(Data excerpts)
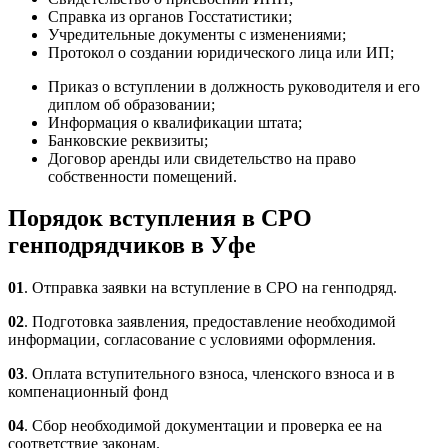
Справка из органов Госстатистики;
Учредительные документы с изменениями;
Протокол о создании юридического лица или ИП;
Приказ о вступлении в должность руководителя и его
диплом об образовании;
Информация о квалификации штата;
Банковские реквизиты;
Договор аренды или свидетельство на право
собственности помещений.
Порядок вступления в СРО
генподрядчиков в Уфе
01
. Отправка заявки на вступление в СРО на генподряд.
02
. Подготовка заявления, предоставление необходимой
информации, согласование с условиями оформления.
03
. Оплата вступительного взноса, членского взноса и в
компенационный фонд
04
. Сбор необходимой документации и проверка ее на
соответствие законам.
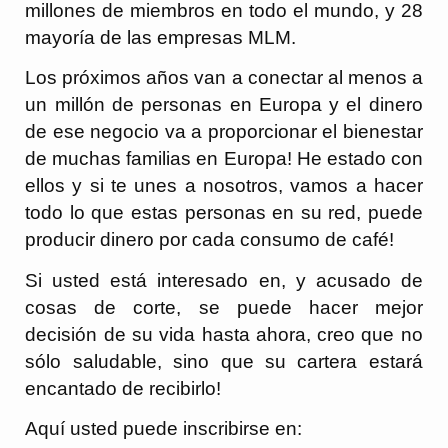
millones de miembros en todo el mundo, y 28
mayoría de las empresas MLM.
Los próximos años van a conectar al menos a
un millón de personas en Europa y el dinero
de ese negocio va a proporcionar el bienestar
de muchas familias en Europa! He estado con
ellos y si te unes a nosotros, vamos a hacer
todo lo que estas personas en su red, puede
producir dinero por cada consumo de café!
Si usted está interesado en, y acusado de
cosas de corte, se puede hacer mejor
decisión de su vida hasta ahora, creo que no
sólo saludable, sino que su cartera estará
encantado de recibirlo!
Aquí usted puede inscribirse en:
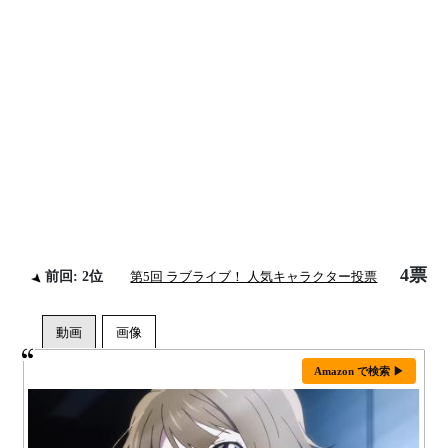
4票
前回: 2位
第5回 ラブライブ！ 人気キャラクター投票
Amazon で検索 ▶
---
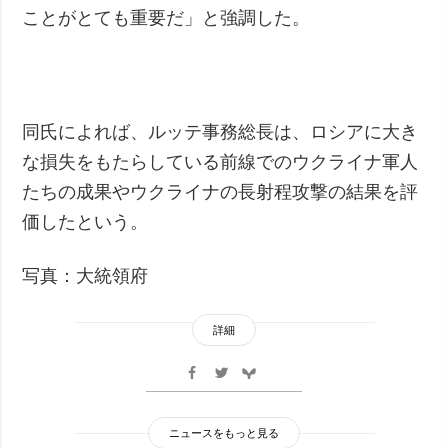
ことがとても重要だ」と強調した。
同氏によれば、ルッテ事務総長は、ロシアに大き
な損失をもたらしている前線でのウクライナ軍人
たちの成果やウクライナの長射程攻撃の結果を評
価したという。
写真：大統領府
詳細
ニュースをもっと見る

[TASK GOAL] The lines in the entries above that carry the word "Europa" must be copied.

[RESULT FOR THIS TASK]
un millón de personas en Europa y el dinero
de muchas familias en Europa! He estado con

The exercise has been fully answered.